Ao primeiro-ministro português, em apuros no seu país, reservara vinte minutos,
a sublinhar a condição de “amigo” e “aliado” na “NATO alliance”, o adido de imprensa lembrava-o para elogiar os “delicious” pastéis de Belém que o
presidente Silva lhe oferecera durante a visita a Lisboa em 2010.
Com olheiras,
atormentado pelos problemas do défice, agravado pelo desvio da execução
orçamental, Passos Coelho, após as fotos e o aperto de mão da praxe, uma vez no
sofá da Sala Oval, foi direito ao assunto, num inglês límpido, recortado pela
sua voz de barítono, melhor fora ter feito carreira por aí, lamentava às vezes
com Laura, no aconchego do T3 de Massamá:
-Senhor Presidente, é importante o empurrão
que o seu governo possa dar junto da chanceler Angela Merkel. Ela não ouve
ninguém, ainda a tentei convencer cantando-lhe “Una Furtiva Lacrima” ao ouvido,
mas aquilo é um Panzer sem coração. O Berlusconi é que tinha razão, se
estivesse sexualmente mais, digamos… amparada… talvez amolecesse o coração e
ajudasse com eurobonds para o peru do Natal…
Obama sorriu,
pondo a mão por cima do desafortunado chefe do governo. Oferecendo um
Toblerone, que Passos aceitou, guloso, aventou uma sugestão:
-Pedro, tem de ter paciência. Aqui nos States
também tenho problemas com as mulheres: a Michelle, em casa, anda sequiosa, não
posso sair da Sala Oval que me agarra pelos cantos, é confrangedor, com os
serviços secretos sempre a ver tudo. Olhe, cada vez que me lança um olhar
lânguido, dou-lhe um Toblerone destes, e mando-a com as miúdas visitar o
Mandela ou a comer um Big Mac.Ainda para mais, deu-lhe para achar que tenho uma
Levinsky, uma moça do Harlém que anda aí a tirar fotocopias.
Um secretário,
pedindo licença para interromper, avisava que tinha Samaras, o chefe do governo
grego, do outro lado. Após alguns minutos, durante os quais Passos Coelho
aproveitou para fotografar a Casa Branca com o telemóvel, Obama voltou,
confidenciando ao português:
-Era o Antonis. Vinha propor-nos a venda de
sete ilhas no mar Egeu, no Dodecaneso, 40% de desconto na compra imediata, e a
ilha de Patmos de oferta, para mim e Michelle. Fiquei de pensar. Malyia precisa
de praia, e as águas são terrific.
Passos
aproveitou a deixa e lançou a escada para uma proposta ousada:
-Barack, lá por isso, também temos ilhas
fantásticas, e bem mais perto. A Madeira, por exemplo, clima tropical e
vegetação luxuriante…
-Madeira? Isso não fica no norte de África?

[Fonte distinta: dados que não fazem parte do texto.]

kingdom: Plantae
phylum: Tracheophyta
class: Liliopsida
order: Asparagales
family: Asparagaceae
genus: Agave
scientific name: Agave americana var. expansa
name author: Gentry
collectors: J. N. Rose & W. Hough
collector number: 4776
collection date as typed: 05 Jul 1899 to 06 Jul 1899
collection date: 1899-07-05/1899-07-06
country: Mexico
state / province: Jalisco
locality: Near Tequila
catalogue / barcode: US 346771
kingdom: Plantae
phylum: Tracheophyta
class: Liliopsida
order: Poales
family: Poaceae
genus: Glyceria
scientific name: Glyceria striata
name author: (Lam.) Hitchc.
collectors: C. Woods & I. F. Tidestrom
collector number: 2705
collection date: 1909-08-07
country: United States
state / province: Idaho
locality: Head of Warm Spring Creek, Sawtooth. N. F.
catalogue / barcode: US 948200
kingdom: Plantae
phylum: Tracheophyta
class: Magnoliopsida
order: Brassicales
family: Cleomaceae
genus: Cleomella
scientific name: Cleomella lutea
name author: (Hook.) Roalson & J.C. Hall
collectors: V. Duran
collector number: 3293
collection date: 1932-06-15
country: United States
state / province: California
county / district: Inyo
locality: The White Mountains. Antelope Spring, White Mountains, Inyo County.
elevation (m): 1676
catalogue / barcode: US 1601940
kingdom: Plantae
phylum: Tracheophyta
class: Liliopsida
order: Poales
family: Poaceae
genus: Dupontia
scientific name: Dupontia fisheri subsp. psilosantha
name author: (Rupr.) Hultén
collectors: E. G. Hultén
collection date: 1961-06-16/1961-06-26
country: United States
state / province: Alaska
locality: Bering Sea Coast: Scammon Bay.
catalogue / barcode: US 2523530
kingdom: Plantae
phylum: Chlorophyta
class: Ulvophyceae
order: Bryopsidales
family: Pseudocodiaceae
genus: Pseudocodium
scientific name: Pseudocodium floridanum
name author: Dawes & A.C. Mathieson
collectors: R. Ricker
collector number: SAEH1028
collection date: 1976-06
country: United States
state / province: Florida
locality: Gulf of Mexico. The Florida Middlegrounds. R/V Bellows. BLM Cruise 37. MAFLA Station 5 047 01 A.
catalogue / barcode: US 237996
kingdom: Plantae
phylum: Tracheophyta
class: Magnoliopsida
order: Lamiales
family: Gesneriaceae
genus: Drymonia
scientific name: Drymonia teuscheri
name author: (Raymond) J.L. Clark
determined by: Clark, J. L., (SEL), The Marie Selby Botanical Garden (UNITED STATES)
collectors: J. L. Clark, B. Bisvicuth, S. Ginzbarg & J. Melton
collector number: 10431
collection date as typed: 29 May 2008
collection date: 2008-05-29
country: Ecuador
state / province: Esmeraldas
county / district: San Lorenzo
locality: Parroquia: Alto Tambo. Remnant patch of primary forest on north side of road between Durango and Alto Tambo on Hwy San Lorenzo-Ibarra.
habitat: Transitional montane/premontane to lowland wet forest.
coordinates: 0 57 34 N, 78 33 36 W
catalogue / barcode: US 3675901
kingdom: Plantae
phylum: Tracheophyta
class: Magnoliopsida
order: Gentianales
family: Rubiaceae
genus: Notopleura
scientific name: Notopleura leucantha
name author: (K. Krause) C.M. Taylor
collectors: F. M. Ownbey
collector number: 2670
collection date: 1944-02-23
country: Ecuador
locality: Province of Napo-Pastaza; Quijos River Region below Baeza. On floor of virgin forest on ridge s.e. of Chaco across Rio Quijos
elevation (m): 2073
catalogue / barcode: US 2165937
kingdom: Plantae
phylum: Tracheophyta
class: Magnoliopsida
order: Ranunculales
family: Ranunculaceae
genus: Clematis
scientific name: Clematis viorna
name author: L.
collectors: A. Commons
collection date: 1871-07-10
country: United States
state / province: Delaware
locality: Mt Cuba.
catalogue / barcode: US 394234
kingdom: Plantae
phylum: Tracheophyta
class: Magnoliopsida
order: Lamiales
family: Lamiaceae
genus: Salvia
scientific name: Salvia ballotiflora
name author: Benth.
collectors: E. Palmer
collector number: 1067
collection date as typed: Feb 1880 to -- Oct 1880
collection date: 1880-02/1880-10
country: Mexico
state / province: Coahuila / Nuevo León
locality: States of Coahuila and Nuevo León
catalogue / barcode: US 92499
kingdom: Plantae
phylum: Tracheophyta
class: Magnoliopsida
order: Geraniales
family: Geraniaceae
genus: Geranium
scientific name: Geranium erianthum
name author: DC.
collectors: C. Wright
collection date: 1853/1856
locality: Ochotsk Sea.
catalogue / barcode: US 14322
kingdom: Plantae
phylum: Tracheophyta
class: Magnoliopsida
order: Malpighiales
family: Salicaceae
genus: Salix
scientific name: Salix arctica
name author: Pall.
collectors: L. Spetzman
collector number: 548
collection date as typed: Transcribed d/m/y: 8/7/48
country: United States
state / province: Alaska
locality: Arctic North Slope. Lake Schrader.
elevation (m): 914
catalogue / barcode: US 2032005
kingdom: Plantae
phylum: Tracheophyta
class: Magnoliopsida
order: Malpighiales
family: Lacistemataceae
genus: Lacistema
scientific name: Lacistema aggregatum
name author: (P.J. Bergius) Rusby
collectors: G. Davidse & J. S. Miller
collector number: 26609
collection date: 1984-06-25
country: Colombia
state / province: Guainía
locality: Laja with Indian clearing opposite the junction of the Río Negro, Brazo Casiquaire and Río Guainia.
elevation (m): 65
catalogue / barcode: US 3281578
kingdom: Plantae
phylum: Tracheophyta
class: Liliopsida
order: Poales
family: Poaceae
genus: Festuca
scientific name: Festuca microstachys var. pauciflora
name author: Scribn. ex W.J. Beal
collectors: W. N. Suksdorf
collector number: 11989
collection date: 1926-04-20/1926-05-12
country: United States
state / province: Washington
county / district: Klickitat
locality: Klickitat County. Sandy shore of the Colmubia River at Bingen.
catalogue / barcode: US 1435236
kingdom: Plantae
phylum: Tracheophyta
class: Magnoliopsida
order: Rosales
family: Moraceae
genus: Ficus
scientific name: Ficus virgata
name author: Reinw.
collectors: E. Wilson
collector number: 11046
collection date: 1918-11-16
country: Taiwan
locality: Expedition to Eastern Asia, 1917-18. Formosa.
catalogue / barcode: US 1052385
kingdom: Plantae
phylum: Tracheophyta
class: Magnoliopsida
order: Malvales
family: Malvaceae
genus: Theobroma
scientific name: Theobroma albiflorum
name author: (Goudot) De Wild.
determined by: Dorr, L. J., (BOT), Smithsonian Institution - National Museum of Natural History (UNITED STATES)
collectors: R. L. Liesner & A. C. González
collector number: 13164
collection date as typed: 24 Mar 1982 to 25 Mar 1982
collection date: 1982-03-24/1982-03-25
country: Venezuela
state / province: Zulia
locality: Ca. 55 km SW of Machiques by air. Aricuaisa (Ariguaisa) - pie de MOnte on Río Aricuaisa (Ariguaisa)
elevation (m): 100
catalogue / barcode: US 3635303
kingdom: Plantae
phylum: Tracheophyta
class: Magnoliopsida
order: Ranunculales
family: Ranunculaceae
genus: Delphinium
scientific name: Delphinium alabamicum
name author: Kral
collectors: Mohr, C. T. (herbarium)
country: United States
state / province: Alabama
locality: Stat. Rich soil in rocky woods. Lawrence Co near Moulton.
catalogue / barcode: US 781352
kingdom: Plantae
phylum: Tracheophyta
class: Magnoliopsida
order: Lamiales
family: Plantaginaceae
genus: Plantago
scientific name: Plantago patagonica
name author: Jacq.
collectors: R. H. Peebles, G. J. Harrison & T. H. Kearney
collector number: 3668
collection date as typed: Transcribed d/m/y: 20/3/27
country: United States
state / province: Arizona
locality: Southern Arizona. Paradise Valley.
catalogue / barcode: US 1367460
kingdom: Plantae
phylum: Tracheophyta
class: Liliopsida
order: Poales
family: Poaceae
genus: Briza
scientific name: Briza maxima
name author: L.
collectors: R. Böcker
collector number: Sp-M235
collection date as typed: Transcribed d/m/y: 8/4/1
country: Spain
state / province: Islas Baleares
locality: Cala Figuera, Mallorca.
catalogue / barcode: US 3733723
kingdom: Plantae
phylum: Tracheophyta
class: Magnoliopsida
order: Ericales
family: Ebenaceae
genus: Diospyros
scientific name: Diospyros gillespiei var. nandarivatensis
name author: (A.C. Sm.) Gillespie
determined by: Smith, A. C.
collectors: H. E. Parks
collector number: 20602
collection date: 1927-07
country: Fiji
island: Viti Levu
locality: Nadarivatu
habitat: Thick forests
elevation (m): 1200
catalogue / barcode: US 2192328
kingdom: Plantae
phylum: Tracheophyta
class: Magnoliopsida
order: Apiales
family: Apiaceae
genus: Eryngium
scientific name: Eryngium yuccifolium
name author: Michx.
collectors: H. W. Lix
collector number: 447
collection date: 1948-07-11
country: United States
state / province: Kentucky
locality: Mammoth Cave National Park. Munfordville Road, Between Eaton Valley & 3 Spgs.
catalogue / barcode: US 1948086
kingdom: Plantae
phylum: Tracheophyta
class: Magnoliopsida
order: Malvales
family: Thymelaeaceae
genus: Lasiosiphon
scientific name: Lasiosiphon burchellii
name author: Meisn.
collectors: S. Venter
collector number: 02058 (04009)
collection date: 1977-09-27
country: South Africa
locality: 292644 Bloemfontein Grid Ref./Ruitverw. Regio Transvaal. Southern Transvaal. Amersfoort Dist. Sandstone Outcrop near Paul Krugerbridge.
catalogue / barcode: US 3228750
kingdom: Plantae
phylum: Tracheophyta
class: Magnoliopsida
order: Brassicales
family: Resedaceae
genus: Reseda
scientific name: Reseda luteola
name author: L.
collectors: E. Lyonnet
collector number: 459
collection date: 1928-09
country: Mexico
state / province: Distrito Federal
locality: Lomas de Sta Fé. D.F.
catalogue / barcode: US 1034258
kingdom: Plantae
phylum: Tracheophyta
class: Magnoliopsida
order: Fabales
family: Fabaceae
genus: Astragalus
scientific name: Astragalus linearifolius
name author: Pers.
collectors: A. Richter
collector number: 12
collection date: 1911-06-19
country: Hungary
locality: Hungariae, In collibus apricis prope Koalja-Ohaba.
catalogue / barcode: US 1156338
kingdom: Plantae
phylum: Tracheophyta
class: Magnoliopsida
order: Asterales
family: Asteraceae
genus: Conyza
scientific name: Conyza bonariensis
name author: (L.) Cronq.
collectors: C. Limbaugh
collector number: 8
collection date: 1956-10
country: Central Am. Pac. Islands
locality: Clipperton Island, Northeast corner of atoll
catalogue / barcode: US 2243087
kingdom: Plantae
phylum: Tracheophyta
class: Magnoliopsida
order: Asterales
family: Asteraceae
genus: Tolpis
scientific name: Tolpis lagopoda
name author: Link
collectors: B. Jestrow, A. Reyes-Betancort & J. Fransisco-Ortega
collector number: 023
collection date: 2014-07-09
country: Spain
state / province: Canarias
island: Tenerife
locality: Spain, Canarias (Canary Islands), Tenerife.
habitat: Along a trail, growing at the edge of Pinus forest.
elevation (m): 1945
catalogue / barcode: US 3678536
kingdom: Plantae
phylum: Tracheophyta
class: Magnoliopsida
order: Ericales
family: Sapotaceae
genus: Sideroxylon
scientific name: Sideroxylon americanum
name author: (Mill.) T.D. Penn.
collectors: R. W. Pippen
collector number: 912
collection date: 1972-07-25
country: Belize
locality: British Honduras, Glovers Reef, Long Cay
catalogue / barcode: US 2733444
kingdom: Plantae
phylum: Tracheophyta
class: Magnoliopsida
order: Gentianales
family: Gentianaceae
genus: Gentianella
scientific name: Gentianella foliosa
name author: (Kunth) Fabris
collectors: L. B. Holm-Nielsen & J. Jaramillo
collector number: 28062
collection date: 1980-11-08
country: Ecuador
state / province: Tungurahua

-Sim, mas é tudo nosso, europeu. A troco da
nossa dívida à troika, poderíamos vender-vos a Madeira. E ainda dávamos Porto
Santo de bónus, para levar amigos a jogar golfe!.
Obama coçou o
queixo e chamou Timothy Geitner, o secretário do Tesouro, que, feitas as
contas, achou o negócio interessante, acordando-se logo um contrato promessa de
compra e venda. Para evitar chatices com o Eurogrupo, seria tudo em dinheiro
vivo, ao país, amargurado e desde Washington, o primeiro-ministro falava em “refundar o futuro” e num “novo paradigma de Nação” bem como num
prazo de 50 anos em que o português vigoraria na Madeira como língua de
trabalho, assim como se fizera com Macau. Na Quinta da Vigia, Jardim bufava,
praguejando e esmurrando uma foto de Passos, só uma injecção com concentrado de
poncha o acalmou, deixando-o a dormir dois dias.
Três meses
depois, Passos Coelho, de fato novo, e trauteando o La Donna e mobile, comparecia em mais um Conselho Europeu.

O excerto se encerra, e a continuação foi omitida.